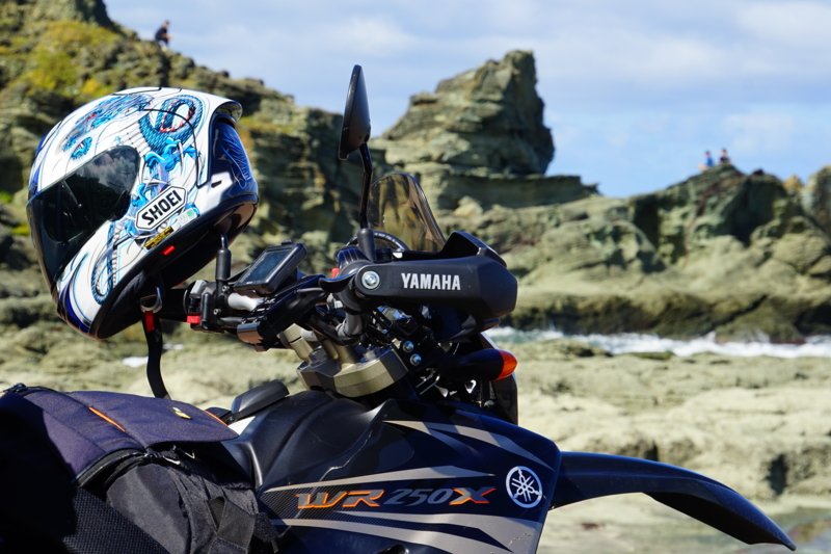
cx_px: 416
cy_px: 277
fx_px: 2585
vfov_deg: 12.2
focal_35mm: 112
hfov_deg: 18.3
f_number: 10
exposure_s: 1/200
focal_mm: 75
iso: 100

○ ○ ○

◆ Task instructions ◆
A verbatim copy of every record above is required, with all pictures omitted.

◆ Answer to this problem ◆
cx_px: 416
cy_px: 277
fx_px: 2585
vfov_deg: 12.2
focal_35mm: 112
hfov_deg: 18.3
f_number: 10
exposure_s: 1/200
focal_mm: 75
iso: 100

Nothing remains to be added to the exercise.